Action item
Go through the listing below and copy out each line that contains the string "terlibat".
═══ Data provided
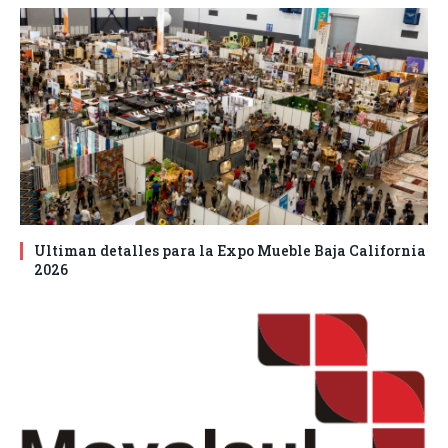
Ultiman detalles para la Expo Mueble Baja California
2026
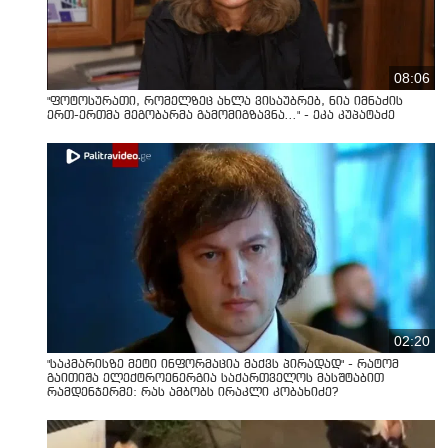
08:06
"ფოტოსურათი, რომელზეც ახლა ვისაუბრებ, ნია იმნაძის
ერთ-ერთმა მეგობარმა გამომიგზავნა..." - ეკა კუპატაძე
02:20
"საკმარისზე მეტი ინფორმაცია მაქვს პირადად" - რატომ
გაითიშა ელექტროენერგია საქართველოს მასშტაბით
რამდენჯერმე: რას ამბობს ირაკლი კობახიძე?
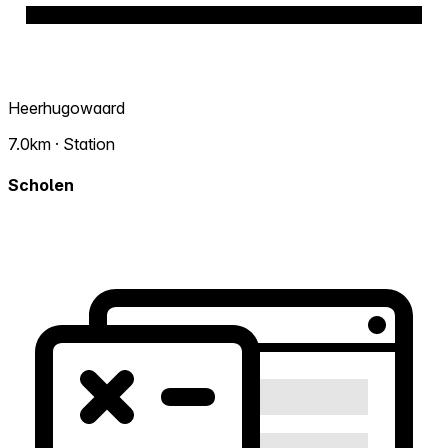
Heerhugowaard
7.0km · Station
Scholen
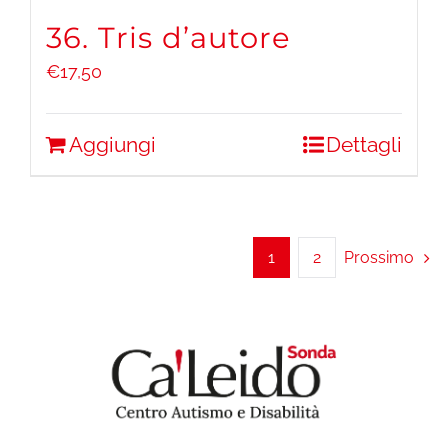
36. Tris d’autore
€
17,50
Aggiungi
Dettagli
1
2
Prossimo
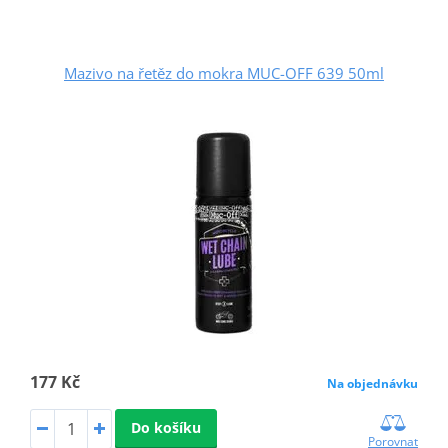
Mazivo na řetěz do mokra MUC-OFF 639 50ml
177 Kč
Na objednávku
Do košíku
Porovnat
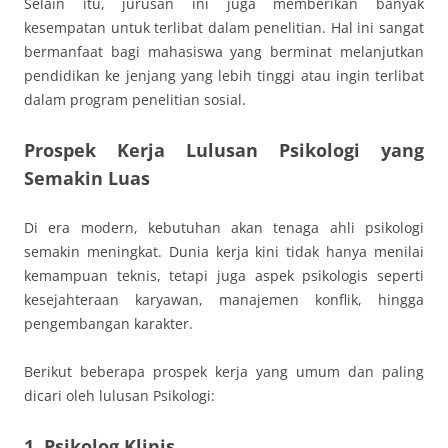
Selain itu, jurusan ini juga memberikan banyak
kesempatan untuk terlibat dalam penelitian. Hal ini sangat
bermanfaat bagi mahasiswa yang berminat melanjutkan
pendidikan ke jenjang yang lebih tinggi atau ingin terlibat
dalam program penelitian sosial.
Prospek Kerja Lulusan Psikologi yang
Semakin Luas
Di era modern, kebutuhan akan tenaga ahli psikologi
semakin meningkat. Dunia kerja kini tidak hanya menilai
kemampuan teknis, tetapi juga aspek psikologis seperti
kesejahteraan karyawan, manajemen konflik, hingga
pengembangan karakter.
Berikut beberapa prospek kerja yang umum dan paling
dicari oleh lulusan Psikologi:
1. Psikolog Klinis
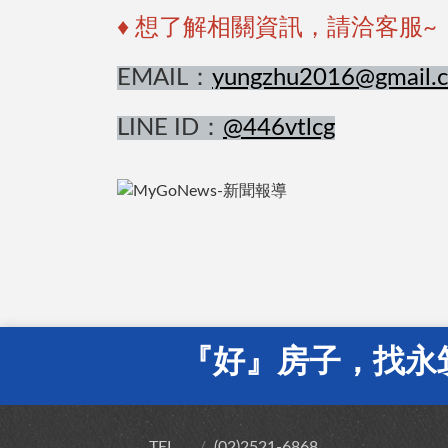
♦ 想了解相關資訊，請洽客服~
EMAIL：
yungzhu2016@gmail.
LINE ID：
@446vtlcg
『好』房子，找永
TEL
(02)2521-6868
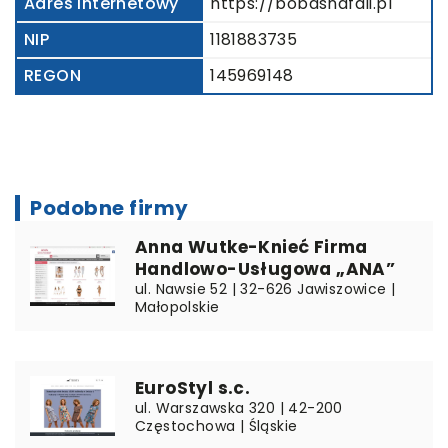
Adres internetowy
https://bobasnafali.pl
NIP
1181883735
REGON
145969148
Podobne firmy
Anna Wutke-Knieć Firma
Handlowo-Usługowa „ANA”
ul. Nawsie 52 | 32-626 Jawiszowice |
Małopolskie
EuroStyl s.c.
ul. Warszawska 320 | 42-200
Częstochowa | Śląskie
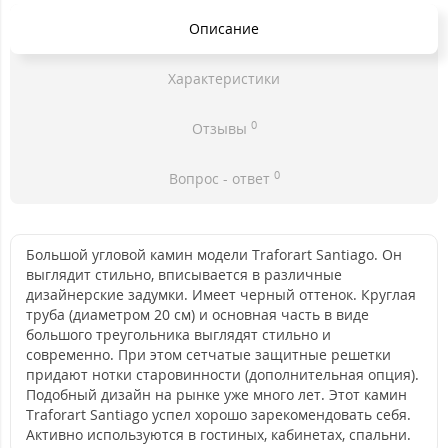
Описание
Характеристики
0
Отзывы
0
Вопрос - ответ
Большой угловой камин модели Traforart Santiago. Он
выглядит стильно, вписывается в различные
дизайнерские задумки. Имеет черный оттенок. Круглая
труба (диаметром 20 см) и основная часть в виде
большого треугольника выглядят стильно и
современно. При этом сетчатые защитные решетки
придают нотки старовинности (дополнительная опция).
Подобный дизайн на рынке уже много лет. Этот камин
Traforart Santiago успел хорошо зарекомендовать себя.
Активно используются в гостиных, кабинетах, спальни.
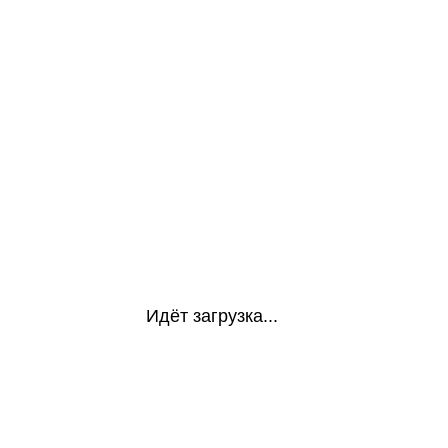
Идёт загрузка...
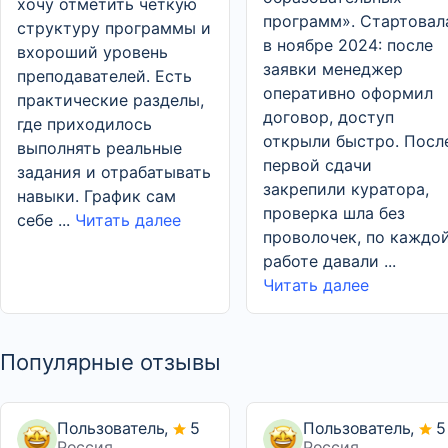
хочу отметить четкую
программ». Стартовал
структуру программы и
в ноябре 2024: после
вхороший уровень
заявки менеджер
преподавателей. Есть
оперативно оформил
практические разделы,
договор, доступ
где приходилось
открыли быстро. Посл
выполнять реальные
первой сдачи
задания и отрабатывать
закрепили куратора,
навыки. График сам
проверка шла без
себе ...
Читать далее
проволочек, по каждо
работе давали ...
Читать далее
Популярные отзывы
Пользователь,
5
Пользователь,
5
Россия
Россия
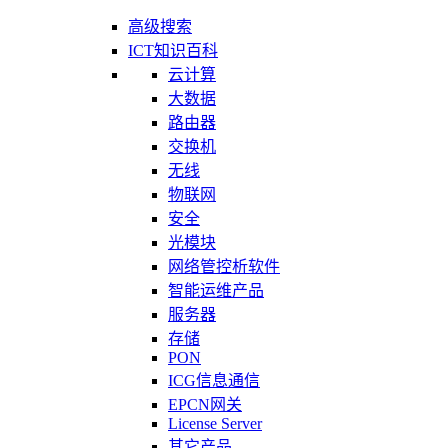
高级搜索
ICT知识百科
云计算
大数据
路由器
交换机
无线
物联网
安全
光模块
网络管控析软件
智能运维产品
服务器
存储
PON
ICG信息通信
EPCN网关
License Server
其它产品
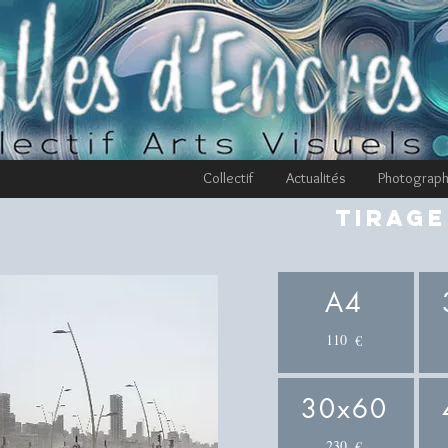
Collectif
Actualités
Photograp
Tirage
A4
110
€
30x60
230
€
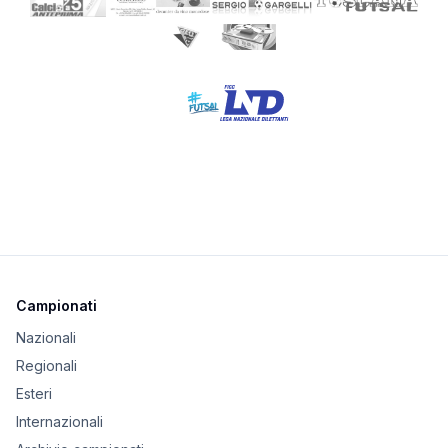
Campionati
Nazionali
Regionali
Esteri
Internazionali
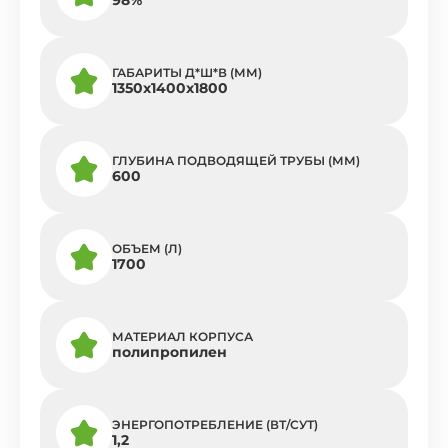
ГАБАРИТЫ Д*Ш*В (ММ)
1350х1400х1800
ГЛУБИНА ПОДВОДЯЩЕЙ ТРУБЫ (ММ)
600
ОБЪЕМ (Л)
1700
МАТЕРИАЛ КОРПУСА
полипропилен
ЭНЕРГОПОТРЕБЛЕНИЕ (ВТ/СУТ)
1,2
══════
Answer section
kesempatan untuk terlibat dalam penelitian. Hal ini sangat
pendidikan ke jenjang yang lebih tinggi atau ingin terlibat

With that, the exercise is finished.